Founded in 2015, the startup has partnered with the National Institute of Solar Energy to jointly integrate solar photovoltaics to Inficold’s thermal storage for developing cold storage and milk coolers.
Currently focussing on hardware innovation, Inficold sells its equipment to those requiring cold chain.
The pro-team
Destiny brought co-founders Nitin Goel and Himanshu Pokharna together. Both had roots in agricultural – Nitin’s father is a fruit and vegetable wholesaler in a village in Uttar Pradesh. And Himanshu’s (50) father was a scientist at Indian Council of Agricultural Research in Rajasthan.
Nitin did BTech from IIT Bombay, and PhD in solar cooling from the University of Florida while Himanshu, also an IIT Bombay graduate, did his PhD in nuclear engineering from Purdue University and MBA from University of Penn Wharton School of Business.

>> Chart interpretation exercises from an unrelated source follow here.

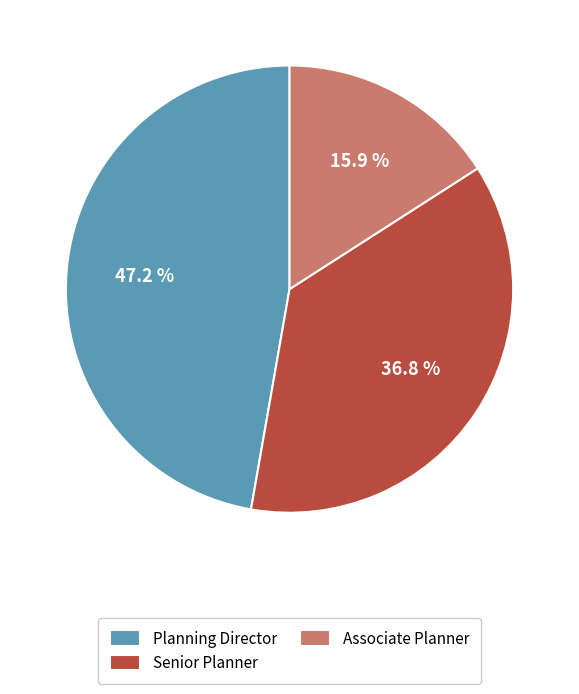

Combined, do Associate Planner and Senior Planner account for over 50%?

Yes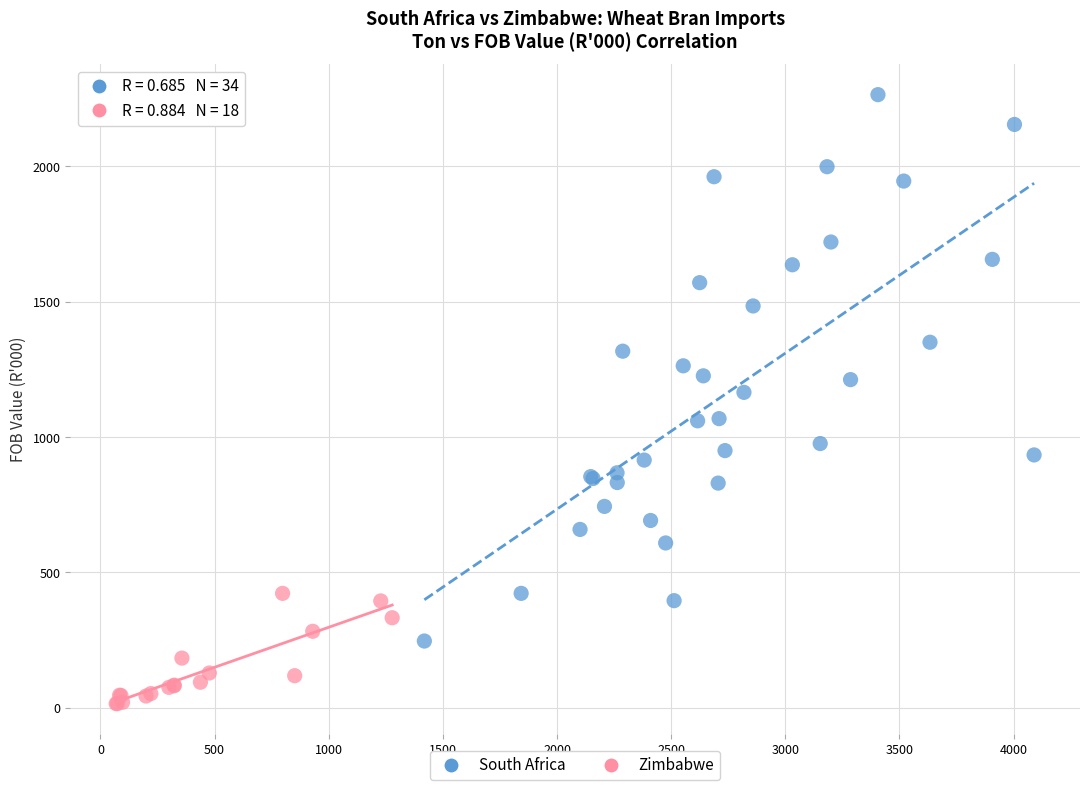

What are all the series names shown in the legend?

South Africa, Zimbabwe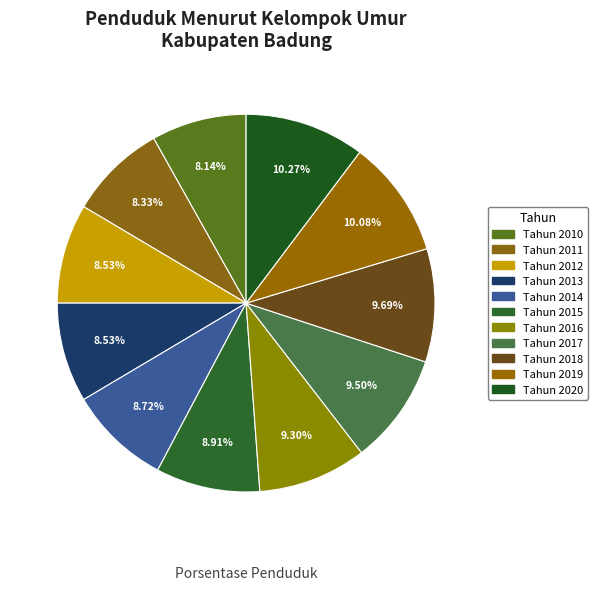

Count the number of slices in the pie.

11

Before starting up, Himanshu and Nitin worked together at Intel, developing an electronic cooling system for laptops.
Their partnership continued when Himanshu cofounded Sheetak Energy to develop cooling agents for Chotukool (a refrigerator by Godrej and Boyce); and he recruited Nitin as the India head. They later started Inficold together.
“An unreliable cold chain was always at the back of our minds, thus we founded Inficold to apply our technical expertise in solving the persistent problem of food wastage and distressed sales,” Nitin says.
The team now has more than 40 employees, including mechanical, electrical and software engineers.
Solar for cooling
“Solar is one of the few reliable and renewable sources of energy which needs to be stored in non-sunshine hours,” Nitin says.
Inficold uses solar energy to generate electricity, and run compressors. The ice formed is in turn used to cool fruits, vegetables and milk.
“Inficold originates from the word, ‘infinite cold.’ It signifies the use of an infinite source of solar energy into cold,” says Nitin.
Inficold is not changing the way cooling is provided either in cold storage or even air conditioning. A thermal storage is installed between existing outdoor and indoor units of a cooling system. Compressors in the outdoor unit generate cooling from electricity which is stored in the form of ice inside the thermal storage.
When cooling is required, refrigerants flow to the indoor unit in a seamless integration. As the thermal storage is externally mounted, its size is not limited to the walls which is a limitation with the more universally-used eutectic plates. This technology can be integrated on any cooling application without changing the way the cooling is delivered.
The startup launched its solar integrated milk chiller and cold storage systems in April 2019.
Their tie-up with the National Institute of Solar Energy has helped them partner with state governments with the primary goal of developing and characterising solar technologies in India. These solar cold storage and milk chiller solutions are being installed in districts of Assam, Karnataka, Kerala, Maharashtra and Tripura.
“Our target audience currently are private and cooperative dairies, dairy farms, FPOs and farmers across the country,” Nitin says.
Their products include solar milk chillers, solar instant milk chillers, 5 and 10 MT solar cold-storage and 30 MT solar cold-storage.
“All solutions assist the farmer in logistics and power saving, and the power to negotiate better at the time of selling produce,” he adds.
Growing in the non-renewable sector
With 15 on-ground installations, Inficold is now expecting to expand installations by “3x in the next couple of months,” claims Nitin.
For a typical 5 MT cold storage, Inficold roughly charges Rs 14 lakh.
While the founders made an initial investment of Rs 40 lakh each, Inficold has been backed by Shell Foundation for the past three years. They have received close to a million dollars from them. Three years ago, Inficold also received a $250,000 investment from Sangam Ventures.
The cooling market
According to Associated Chambers of Commerce and Industry of India (ASSOCHAM), India only has 21 percent penetration of the cold chain in dairy against a global average of 61 per cent. Annual production of 180 million tons of milk requires 250,000 such solar milk cooling mechanisms in India, which translates to a Rs 70,000 crore market.
“There is virtually no cold chain for fruits and vegetables except apples, and India annually produces 266 million tonnes of fruits and vegetables,” Nitin adds.
Inficold claims to be the only company which commercially sells solar integrated milk coolers. As far as solar cold storages are concerned, companies like Ecozen and IceMake have thermal storage integrated in the form of eutectic plates.
Future plans
“Our target revenue for FY 2019-20 is Rs 20 crore. We plan to install 100 units of solar milk chillers and cold storage this year,” Nitin adds. The company is also actively looking at raising equity funding for growth and expansion.